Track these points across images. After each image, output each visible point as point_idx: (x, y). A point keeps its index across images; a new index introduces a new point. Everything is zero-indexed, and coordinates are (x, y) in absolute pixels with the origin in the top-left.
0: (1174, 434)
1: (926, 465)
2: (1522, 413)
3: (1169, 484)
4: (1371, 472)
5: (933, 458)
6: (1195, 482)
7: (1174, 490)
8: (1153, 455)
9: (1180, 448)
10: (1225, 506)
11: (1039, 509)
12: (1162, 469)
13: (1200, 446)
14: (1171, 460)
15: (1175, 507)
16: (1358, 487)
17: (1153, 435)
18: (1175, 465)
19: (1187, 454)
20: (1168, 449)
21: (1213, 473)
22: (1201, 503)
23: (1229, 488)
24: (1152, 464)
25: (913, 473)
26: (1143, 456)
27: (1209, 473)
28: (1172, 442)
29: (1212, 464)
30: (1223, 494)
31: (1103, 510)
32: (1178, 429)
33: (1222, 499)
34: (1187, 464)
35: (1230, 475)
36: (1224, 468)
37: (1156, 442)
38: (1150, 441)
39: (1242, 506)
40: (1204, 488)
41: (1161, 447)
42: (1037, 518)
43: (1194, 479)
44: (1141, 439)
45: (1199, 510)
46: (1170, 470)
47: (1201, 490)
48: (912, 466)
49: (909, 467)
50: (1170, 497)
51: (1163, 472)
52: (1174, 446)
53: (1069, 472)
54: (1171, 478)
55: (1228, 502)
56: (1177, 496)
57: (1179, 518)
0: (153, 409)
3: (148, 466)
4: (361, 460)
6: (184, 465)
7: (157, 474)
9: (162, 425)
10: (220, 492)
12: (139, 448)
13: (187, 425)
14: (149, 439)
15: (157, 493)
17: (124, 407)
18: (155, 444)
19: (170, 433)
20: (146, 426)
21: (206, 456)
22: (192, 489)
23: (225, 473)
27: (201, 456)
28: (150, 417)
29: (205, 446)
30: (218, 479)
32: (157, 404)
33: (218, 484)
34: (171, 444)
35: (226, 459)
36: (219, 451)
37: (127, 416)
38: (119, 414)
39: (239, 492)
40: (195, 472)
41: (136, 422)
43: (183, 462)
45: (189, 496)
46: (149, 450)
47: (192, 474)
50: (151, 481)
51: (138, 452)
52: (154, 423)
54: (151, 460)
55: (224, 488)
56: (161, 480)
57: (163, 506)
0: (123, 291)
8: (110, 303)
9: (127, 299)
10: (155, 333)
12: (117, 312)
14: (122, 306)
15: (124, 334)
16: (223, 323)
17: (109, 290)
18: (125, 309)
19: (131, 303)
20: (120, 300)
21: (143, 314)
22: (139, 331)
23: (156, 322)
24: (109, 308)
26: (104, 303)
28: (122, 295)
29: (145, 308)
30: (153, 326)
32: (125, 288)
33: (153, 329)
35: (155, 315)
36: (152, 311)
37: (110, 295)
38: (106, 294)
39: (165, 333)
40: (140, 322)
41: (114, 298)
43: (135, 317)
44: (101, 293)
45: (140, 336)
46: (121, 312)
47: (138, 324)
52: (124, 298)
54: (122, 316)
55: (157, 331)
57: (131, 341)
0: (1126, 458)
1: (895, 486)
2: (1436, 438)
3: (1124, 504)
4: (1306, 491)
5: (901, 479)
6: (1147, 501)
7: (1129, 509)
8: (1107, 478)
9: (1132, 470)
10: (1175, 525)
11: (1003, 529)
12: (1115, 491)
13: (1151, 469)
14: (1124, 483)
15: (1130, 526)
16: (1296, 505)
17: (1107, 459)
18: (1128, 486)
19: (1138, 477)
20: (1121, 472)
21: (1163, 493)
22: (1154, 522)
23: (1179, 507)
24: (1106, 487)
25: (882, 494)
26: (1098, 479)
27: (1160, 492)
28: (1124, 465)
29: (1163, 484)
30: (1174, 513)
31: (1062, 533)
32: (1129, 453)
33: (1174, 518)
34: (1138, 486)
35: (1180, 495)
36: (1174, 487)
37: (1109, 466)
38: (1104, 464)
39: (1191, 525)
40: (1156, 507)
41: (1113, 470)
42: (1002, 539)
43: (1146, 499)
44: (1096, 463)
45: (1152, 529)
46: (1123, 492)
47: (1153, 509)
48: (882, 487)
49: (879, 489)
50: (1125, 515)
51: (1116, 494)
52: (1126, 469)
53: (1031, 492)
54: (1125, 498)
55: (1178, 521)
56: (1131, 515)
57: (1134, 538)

******************************

Please reply with an exact copy of the lines above, starting at the first and ending at the line that holds "56: (1177, 496)".

Your response
Track these points across images. After each image, output each visible point as point_idx: (x, y). A point keeps its index across images; a new index introduces a new point. Everything is zero-indexed, and coordinates are (x, y) in absolute pixels with the origin in the top-left.
0: (1174, 434)
1: (926, 465)
2: (1522, 413)
3: (1169, 484)
4: (1371, 472)
5: (933, 458)
6: (1195, 482)
7: (1174, 490)
8: (1153, 455)
9: (1180, 448)
10: (1225, 506)
11: (1039, 509)
12: (1162, 469)
13: (1200, 446)
14: (1171, 460)
15: (1175, 507)
16: (1358, 487)
17: (1153, 435)
18: (1175, 465)
19: (1187, 454)
20: (1168, 449)
21: (1213, 473)
22: (1201, 503)
23: (1229, 488)
24: (1152, 464)
25: (913, 473)
26: (1143, 456)
27: (1209, 473)
28: (1172, 442)
29: (1212, 464)
30: (1223, 494)
31: (1103, 510)
32: (1178, 429)
33: (1222, 499)
34: (1187, 464)
35: (1230, 475)
36: (1224, 468)
37: (1156, 442)
38: (1150, 441)
39: (1242, 506)
40: (1204, 488)
41: (1161, 447)
42: (1037, 518)
43: (1194, 479)
44: (1141, 439)
45: (1199, 510)
46: (1170, 470)
47: (1201, 490)
48: (912, 466)
49: (909, 467)
50: (1170, 497)
51: (1163, 472)
52: (1174, 446)
53: (1069, 472)
54: (1171, 478)
55: (1228, 502)
56: (1177, 496)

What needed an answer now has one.